SUPPLIED TEXT

━━━

Filed under: Horror, DVD Reviews, Killer Blog from CyberSpace

cabin fever
Recently on a few movie-related forums I visit, I saw mention of Cabin Fever being the goriest movie they had ever seen. It's not an old movie, only having been in theaters two years ago. I remember the trailer not being anything special and thinking, "how could a movie about a disease be that scary?" For the most part I was right, and I want to know what Cabin Fever those folks on the forums saw because this can't be it.


Cabin Fever
's casting follows teen formula number 12 as we follow them on their
little vacation into the woods. We have the sex crazed couple (Jeff and Marcy) who want nothing more than, well, sex. Then we have the mister nice guy/obvious hero (Paul) who's come along hoping to get in good with his long-time crush (Karen) who, much to his confusion, is throwing historically cruel mixed signals his way. Finally we have the dumb jock (Bert) who can't seem to notice one basic problem: there are only two girls on the trip, both of whom want nothing at all to do with him, yet he seems totally fine with that prospect and would rather hunt squirrels and talk about his dog licking his balls than get laid.

Once at the cabin, the kids (yeah, I guess at 33 they're kids to me) are visited by an infected homeless man,  complete with an almost skinless face, who is vomiting blood all over the place. They fend off the pukester by beating their own truck to death, setting the guy on fire, and then letting him run off, ablaze, into the woods to die. Trust me, it sounds a lot nastier than it really appears.

Later we see the homeless man's fate, face down in the reservoir that supplies water to the cabin. With the homeless man gone, the scariest thing on-screen for a while is a glass of water. Eventually Karen starts sipping on a glassful and the skin in her naughty parts takes a turn for the worst. Her "friends" lock her up in an old horse barn to rot so they don't get infected themselves. Paul doesn't care because he knows he ain't getting any now.

━━━

WORK REQUIRED
Reproduce the Cabin Fever review word for word, everything from "Later we see" down to "getting any now.". The rows that come next are separate material, unrelated to the Cabin Fever review.

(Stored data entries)
━━━

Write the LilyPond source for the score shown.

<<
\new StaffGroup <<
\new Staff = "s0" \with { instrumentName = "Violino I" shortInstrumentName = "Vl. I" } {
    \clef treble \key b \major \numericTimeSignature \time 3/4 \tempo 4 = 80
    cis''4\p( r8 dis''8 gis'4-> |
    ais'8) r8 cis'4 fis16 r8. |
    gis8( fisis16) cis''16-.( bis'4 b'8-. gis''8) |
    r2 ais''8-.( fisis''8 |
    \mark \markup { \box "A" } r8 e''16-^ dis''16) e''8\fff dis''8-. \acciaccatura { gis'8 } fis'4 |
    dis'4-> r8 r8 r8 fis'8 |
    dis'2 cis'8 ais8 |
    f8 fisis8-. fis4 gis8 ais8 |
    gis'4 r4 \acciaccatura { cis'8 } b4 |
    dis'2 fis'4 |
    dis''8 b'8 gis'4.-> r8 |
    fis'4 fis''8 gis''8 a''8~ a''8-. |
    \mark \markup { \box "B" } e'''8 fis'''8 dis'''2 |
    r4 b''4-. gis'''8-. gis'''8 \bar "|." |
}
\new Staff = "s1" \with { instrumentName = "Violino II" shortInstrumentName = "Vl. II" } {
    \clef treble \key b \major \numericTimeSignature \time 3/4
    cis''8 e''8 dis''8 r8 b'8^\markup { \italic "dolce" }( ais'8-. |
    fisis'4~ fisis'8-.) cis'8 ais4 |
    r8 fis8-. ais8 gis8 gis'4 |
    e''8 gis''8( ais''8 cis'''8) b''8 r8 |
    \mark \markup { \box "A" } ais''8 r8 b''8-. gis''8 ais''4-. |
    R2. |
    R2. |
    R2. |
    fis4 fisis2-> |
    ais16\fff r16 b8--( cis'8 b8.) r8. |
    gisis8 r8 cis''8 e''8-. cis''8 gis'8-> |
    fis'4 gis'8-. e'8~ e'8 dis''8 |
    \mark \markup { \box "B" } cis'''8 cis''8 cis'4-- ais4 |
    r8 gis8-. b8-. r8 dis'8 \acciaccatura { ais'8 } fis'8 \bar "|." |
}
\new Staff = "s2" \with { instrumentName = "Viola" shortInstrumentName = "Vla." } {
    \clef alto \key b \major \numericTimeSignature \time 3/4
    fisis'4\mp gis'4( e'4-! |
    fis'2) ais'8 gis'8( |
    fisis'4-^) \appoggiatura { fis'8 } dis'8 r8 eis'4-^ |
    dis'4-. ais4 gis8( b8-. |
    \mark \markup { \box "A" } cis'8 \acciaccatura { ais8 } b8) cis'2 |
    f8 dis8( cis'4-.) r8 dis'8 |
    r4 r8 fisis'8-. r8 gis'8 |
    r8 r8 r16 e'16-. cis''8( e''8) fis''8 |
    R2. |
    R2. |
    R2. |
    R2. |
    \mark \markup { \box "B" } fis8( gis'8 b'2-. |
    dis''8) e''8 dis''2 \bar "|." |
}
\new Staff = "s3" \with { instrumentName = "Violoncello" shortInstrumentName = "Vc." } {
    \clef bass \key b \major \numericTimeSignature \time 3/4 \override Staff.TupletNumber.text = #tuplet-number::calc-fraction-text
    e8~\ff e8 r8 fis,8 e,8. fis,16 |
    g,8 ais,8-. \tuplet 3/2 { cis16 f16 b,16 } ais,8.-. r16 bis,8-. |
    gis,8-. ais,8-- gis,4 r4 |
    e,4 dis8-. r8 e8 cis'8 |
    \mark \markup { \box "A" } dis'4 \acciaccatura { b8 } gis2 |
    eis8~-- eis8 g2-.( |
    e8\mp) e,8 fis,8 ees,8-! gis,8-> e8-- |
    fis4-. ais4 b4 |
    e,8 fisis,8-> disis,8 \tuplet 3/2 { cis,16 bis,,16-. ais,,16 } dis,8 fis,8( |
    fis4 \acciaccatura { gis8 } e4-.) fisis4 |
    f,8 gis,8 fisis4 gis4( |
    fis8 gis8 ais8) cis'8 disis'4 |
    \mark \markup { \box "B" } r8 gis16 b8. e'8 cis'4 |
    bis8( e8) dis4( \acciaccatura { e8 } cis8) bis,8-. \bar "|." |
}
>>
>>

━━━

THE ANSWER
Later we see the homeless man's fate, face down in the reservoir that supplies water to the cabin. With the homeless man gone, the scariest thing on-screen for a while is a glass of water. Eventually Karen starts sipping on a glassful and the skin in her naughty parts takes a turn for the worst. Her "friends" lock her up in an old horse barn to rot so they don't get infected themselves. Paul doesn't care because he knows he ain't getting any now.